To support Vinted’s growth, we pivoted from scripts to durable orchestration with three goals:
- Zero-Impact: transparent operations with automated health checks.
- Autonomy: scheduled, hands-off upgrades.
- Self-Service: guardrails that allow product teams to safely manage their own restarts.
Temporal
To understand Temporal, you have to stop thinking about “running a script” and start thinking about “durable execution.” In a traditional environment, when you run a script to restart a Vespa search engine node, the state lives in the memory of the process running that script. If your laptop closes, the CI/CD runner times out, or the network blips, that state is lost. You’re left wondering: Did the node upgrade? Temporal changes this by acting as a fault-tolerant state machine. It records every successful step of your code in a backend database. If the execution is interrupted, Temporal simply spins it back up on a different worker and resumes from the last successful “event,” with all its variables and local state intact.
Why Temporal?
As our Vespa footprint grew to a thousand nodes, we could consider building an event-driven system - where one service would emit a “Node Down” event and another service would react. However, we realized that events are often the wrong abstraction for complex maintenance.
Here is why we chose Temporal’s orchestration over traditional events or scripts:
- Orchestration over Choreography: in an event-driven “choreography,” it’s nearly impossible to see the “big picture” of an upgrade. With Temporal, the entire workflow - draining traffic, upgrading, and health-checking - is defined in a single block of code. We have a clear “manager” for the process rather than a dozen disconnected services “reacting” to each other.

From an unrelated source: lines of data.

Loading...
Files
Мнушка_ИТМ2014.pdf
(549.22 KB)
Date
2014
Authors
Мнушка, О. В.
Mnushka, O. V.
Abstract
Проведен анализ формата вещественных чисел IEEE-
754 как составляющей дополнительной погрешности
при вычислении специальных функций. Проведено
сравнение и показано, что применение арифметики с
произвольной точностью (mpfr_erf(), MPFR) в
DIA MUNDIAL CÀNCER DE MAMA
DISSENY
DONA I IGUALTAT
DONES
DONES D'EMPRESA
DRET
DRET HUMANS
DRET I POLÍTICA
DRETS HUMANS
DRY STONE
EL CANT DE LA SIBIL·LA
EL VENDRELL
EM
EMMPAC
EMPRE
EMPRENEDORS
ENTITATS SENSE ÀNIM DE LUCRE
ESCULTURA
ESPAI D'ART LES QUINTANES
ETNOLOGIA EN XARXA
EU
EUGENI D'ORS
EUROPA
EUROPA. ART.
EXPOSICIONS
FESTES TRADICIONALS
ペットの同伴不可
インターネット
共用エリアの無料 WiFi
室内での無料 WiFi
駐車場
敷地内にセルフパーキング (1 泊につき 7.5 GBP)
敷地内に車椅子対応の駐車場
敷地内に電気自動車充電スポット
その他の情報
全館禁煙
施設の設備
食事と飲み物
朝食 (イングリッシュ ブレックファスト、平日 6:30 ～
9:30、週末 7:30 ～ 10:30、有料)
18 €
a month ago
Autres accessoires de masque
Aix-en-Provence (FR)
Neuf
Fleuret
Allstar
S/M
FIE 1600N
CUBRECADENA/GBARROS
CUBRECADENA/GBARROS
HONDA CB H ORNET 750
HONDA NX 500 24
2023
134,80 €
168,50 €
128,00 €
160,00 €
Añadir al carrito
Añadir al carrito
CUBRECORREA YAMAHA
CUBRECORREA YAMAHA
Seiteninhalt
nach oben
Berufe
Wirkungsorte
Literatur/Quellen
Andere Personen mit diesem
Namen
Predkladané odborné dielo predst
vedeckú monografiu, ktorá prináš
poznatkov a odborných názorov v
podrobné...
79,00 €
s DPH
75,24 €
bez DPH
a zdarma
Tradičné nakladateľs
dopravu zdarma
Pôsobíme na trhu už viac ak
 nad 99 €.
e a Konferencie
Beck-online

- The Code is the State: usually, to automate an upgrade, you’d need a database to track which nodes are PENDING, UPGRADING, or FAILED. Temporal removes this “toil.” The state is simply the current line of code being executed.
- Built-in Reliability: in our old bash scripts, we didn’t have error handling or durability for that matter. Temporal provides these as primitives. If a Vespa API call fails, we don’t write a loop; we tell Temporal to “retry with exponential backoff,” and it handles the rest. We chose the Go SDK because it allows us to treat infrastructure-as-code in the truest sense.
- Workflows (The Brain): we wrote a VespaUpgradeWorkflow in Go. It’s deterministic logic that orchestrates different operations like locking the chef client, bumping the version, restarting nodes and ensuring we never take down too many nodes at once.
- Activities (The Muscles): these are the individual Go functions that talk to different services and execute the steps for the procedures. Because activities are decoupled from the workflow, we can fail and retry an activity (like a slow node restart) without ever failing the overall upgrade process. By moving our KTLO work into Temporal, we transformed “babysitting scripts” into a self-healing platform operation.
A platform within a platform
By leveraging Temporal, we automated far more than just routine maintenance. We extended our orchestration to include new cluster provisioning and other recurring operational tasks.Today, upgrades are scheduled automatically twice a month during weekdays. The system intelligently accounts for public holidays and traffic surges, ensuring we are online to respond if issues arise. We’ve integrated Slack for real-time progress reporting and the Temporal UI for deep-visibility monitoring, backed by a robust alerting suite for stalled or failed workflows. This automation has transformed our daily operations:
- Self-Service: feature teams now use a Slack bot to trigger restarts independently, removing our team as a bottleneck.
- Provisioning at Scale: as the demand for new nodes increased, we automated the entire provisioning lifecycle.
- Reduced Toil: while hardware failures still occasionally require manual intervention, these are now outliers. What used to be the “brunt” of our on-duty backlog has effectively disappeared. We have essentially built a platform within our search-platform. This shift has not only lowered our KTLO “tax” but has allowed us to focus on higher-value engineering rather than the logistics of scale.